To establish a successful connection with your Snowflake database, we recommend creating a dedicated user account exclusively for valmi.io, with a strong and unique password. This account will be used by valmi.io for authentication. To ensure proper functionality, the valmi account must be granted specific permissions as outlined below:
-
The account should have full administrative access to all tables within the bookkeeping schema. This includes the ability to create, delete, read from, and write to these tables.
-
Read-only access should be granted to any tables and views in the desired schema that you want valmi.io to publish to your service destinations.

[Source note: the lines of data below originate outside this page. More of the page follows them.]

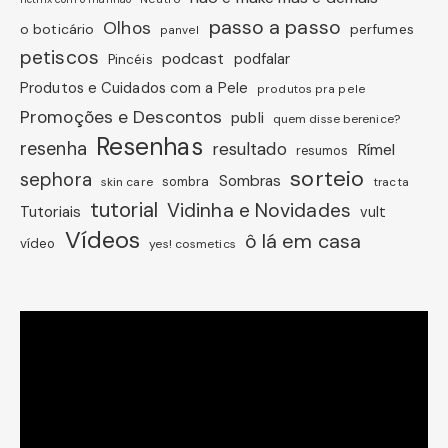
passo a passo
Olhos
o boticário
perfumes
panvel
petiscos
podcast
podfalar
Pincéis
Produtos e Cuidados com a Pele
produtos pra pele
Promoções e Descontos
publi
quem disse berenice?
Resenhas
resenha
resultado
Rímel
resumos
sorteio
sephora
Sombras
sombra
skin care
tracta
tutorial
Vidinha e Novidades
Tutoriais
vult
Vídeos
ô lá em casa
vídeo
yes! cosmetics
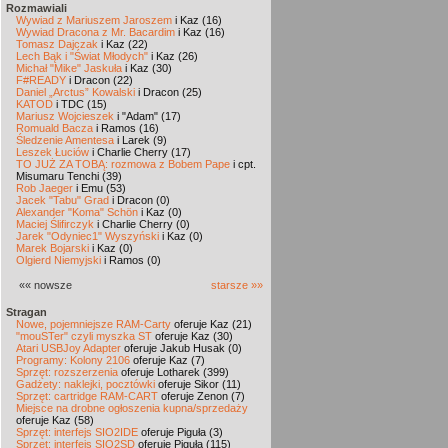
Rozmawiali
Wywiad z Mariuszem Jaroszem
i Kaz (16)
Wywiad Dracona z Mr. Bacardim
i Kaz (16)
Tomasz Dajczak
i Kaz (22)
Lech Bąk i "Świat Młodych"
i Kaz (26)
Michał "Mike" Jaskuła
i Kaz (30)
F#READY
i Dracon (22)
Daniel „Arctus” Kowalski
i Dracon (25)
KATOD
i TDC (15)
Mariusz Wojcieszek
i "Adam" (17)
Romuald Bacza
i Ramos (16)
Śledzenie Amentesa
i Larek (9)
Leszek Łuciów
i Charlie Cherry (17)
TO JUŻ ZA TOBĄ: rozmowa z Bobem Pape
i cpt.
Misumaru Tenchi (39)
Rob Jaeger
i Emu (53)
Jacek "Tabu" Grad
i Dracon (0)
Alexander "Koma" Schön
i Kaz (0)
Maciej Ślifirczyk
i Charlie Cherry (0)
Jarek "Odyniec1" Wyszyński
i Kaz (0)
Marek Bojarski
i Kaz (0)
Olgierd Niemyjski
i Ramos (0)
«« nowsze
starsze »»
Stragan
Nowe, pojemniejsze RAM-Carty
oferuje Kaz (21)
"mouSTer" czyli myszka ST
oferuje Kaz (30)
Atari USBJoy Adapter
oferuje Jakub Husak (0)
Programy: Kolony 2106
oferuje Kaz (7)
Sprzęt: rozszerzenia
oferuje Lotharek (399)
Gadżety: naklejki, pocztówki
oferuje Sikor (11)
Sprzęt: cartridge RAM-CART
oferuje Zenon (7)
Miejsce na drobne ogłoszenia kupna/sprzedaży
oferuje Kaz (58)
Sprzęt: interfejs SIO2IDE
oferuje Piguła (3)
Sprzęt: interfejs SIO2SD
oferuje Piguła (115)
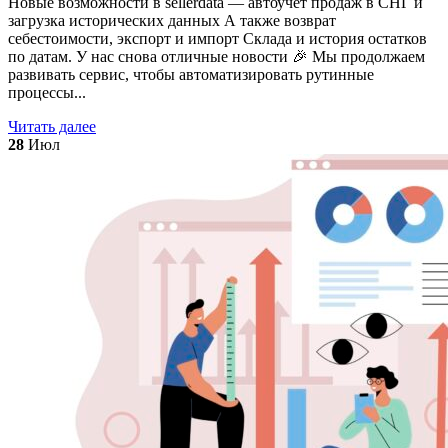
Новые возможности в sellerdata — автоучет продаж в СНГ и
загрузка исторических данных А также возврат
себестоимости, экспорт и импорт Склада и история остатков
по датам. У нас снова отличные новости 🎉 Мы продолжаем
развивать сервис, чтобы автоматизировать рутинные
процессы...
Читать далее
28
Июл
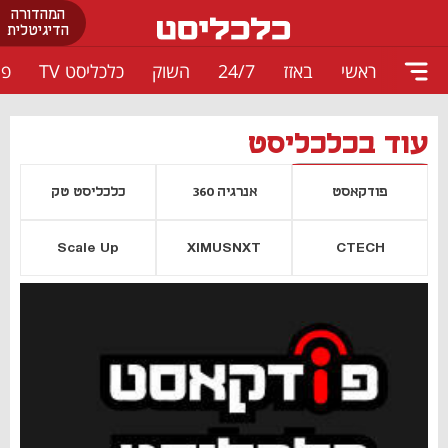
המהדורה
הדיגיטלית
ראשי
באזז
24/7
השוק
כלכליסט TV
פו
עוד בכלכליסט
פודקאסט
אנרגיה 360
כלכליסט טק
Scale Up
XIMUSNXT
CTECH
יסייה חדשה
נפתח בכרטיסייה חדשה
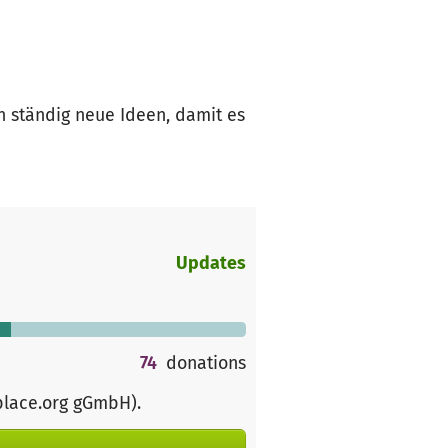
en ständig neue Ideen, damit es
Updates
74
donations
place.org gGmbH)
.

Configuring Snowflake permissions can be complex, given the various ways permissions can be configured. The script below is known to work correctly and follows Snowflake’s best practices for creating read-only roles in a hierarchy:
Creating a Snowflake Connection on valmi.io
The picture below shows the configuration page for a Postgres connection. The following fields are required:
- Connection Name - A name for the connection.
- Snowflake Account Name - The Account identifier for your snowflake. For example, depending on your cloud region, it looks like this
ro64973.ap-south-1.aws
. For more information on your snowflake account identifier, refer to the Snowflake documentation. - Warehouse - The warehouse for compute operations performed by valmi.io. If created with the above script, it is
VALMI_WAREHOUSE
. - Username - The username to use to connect to the warehouse.
- Password - The password to use to connect to the warehouse.
Setting up a Sync
-
Selecting a table or a view to Sync
Once the connection is configured, sync creation involves selecting a source, a destination, a mapping and a schedule. Here we describe how to select a source. Selecting a Snowflake source while creating the sync requires the following steps:
- Select the Snowflake connection you created earlier.
- Select a snowflake database.
- Select a namespace.
- Select a database table or a view.
-
Supported Source Modes
Once you have chosen a data source, you will be prompted to select a destination connection. For detailed instructions on configuring the destination, please consult the specific documentation provided. After selecting the destination, you will proceed to choose the mapping for the synchronization process.
On the mapping page, you will be required to specify a source mode that governs how the source connector retrieves data from Postgres. There are two available modes to choose from:
- Full Table - This mode extracts the entire table from Snowflake. This is the default mode.
- Incremental - This mode extracts only the rows that have changed since the last sync. The data to extract will be determined by comparing the current table with a snapshot of the table taken during the last sync.
-
Selecting a Primary Key
During the configuration process, you will be prompted to choose a primary key. The primary key serves multiple purposes:
-
It acts as a unique identifier for objects in the destination. For instance, when synchronizing a Postgres table with a Salesforce object, the primary key is used to identify the corresponding Salesforce object.
-
It is utilized for determining the validity of rows by performing checks such as null and duplicate checks based on the primary key.
It is important to note that the primary key should consist of a single column. In cases where the table does not have a primary key, you have the option to select a unique column instead.